(WHAT IS EXPECTED): Go through the material and copy every line in which "Caps" appears.

-- EXERCISE MATERIALS follows --

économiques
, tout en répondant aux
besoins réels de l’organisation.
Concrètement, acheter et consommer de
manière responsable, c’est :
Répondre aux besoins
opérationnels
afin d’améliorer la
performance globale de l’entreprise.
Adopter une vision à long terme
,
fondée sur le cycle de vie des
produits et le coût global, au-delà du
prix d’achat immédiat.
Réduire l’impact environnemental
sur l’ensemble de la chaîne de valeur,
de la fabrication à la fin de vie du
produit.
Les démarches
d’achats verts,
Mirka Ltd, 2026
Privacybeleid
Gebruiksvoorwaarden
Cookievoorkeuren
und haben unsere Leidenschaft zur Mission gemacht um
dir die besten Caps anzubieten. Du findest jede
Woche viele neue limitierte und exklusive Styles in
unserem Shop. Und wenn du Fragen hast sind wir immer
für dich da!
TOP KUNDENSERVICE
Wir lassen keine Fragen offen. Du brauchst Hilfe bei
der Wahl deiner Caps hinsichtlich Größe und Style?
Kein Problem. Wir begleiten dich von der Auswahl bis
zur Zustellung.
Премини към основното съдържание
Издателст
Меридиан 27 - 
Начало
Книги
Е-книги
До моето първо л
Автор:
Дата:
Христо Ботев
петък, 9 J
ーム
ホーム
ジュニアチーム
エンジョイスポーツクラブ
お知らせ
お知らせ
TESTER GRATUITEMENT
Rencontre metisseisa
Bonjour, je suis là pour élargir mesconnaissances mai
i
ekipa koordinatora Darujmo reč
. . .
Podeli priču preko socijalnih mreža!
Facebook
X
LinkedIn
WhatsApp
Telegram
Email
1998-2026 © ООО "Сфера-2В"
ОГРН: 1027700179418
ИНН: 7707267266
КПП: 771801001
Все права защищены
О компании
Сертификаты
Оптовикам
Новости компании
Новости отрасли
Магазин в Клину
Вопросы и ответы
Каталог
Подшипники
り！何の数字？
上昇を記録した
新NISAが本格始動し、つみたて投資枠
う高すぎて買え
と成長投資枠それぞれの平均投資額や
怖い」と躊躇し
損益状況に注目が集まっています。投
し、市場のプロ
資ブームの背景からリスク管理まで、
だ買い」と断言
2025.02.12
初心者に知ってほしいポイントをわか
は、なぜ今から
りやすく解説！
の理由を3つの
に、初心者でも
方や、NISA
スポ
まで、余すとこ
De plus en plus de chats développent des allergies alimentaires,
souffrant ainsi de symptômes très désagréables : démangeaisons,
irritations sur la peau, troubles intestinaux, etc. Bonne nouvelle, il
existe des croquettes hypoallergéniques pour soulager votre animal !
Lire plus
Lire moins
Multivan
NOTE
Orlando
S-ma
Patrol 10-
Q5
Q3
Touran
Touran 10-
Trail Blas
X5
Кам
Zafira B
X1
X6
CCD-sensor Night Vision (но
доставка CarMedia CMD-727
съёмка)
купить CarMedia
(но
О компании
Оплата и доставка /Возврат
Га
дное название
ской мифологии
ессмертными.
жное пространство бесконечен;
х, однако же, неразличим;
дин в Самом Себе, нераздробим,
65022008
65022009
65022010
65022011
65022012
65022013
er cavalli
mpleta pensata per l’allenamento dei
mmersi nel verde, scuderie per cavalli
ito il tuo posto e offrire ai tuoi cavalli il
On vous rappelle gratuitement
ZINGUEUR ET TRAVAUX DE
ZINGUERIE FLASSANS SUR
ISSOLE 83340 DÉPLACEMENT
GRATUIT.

-- EXERCISE MATERIALS concluded --

(RESULT OF THIS EXERCISE):
dir die besten Caps anzubieten. Du findest jede
der Wahl deiner Caps hinsichtlich Größe und Style?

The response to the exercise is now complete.